OBJECTIVE: Revise the listing by replacing every occurrence of "pose" with "camera". Leave everything else unchanged.

BEGIN DATASET EXTRACT

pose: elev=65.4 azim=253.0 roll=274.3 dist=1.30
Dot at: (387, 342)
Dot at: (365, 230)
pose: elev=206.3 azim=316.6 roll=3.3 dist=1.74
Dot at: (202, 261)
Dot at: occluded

END DATASET EXTRACT

CORRECT ANSWER:
camera: elev=65.4 azim=253.0 roll=274.3 dist=1.30
Dot at: (387, 342)
Dot at: (365, 230)
camera: elev=206.3 azim=316.6 roll=3.3 dist=1.74
Dot at: (202, 261)
Dot at: occluded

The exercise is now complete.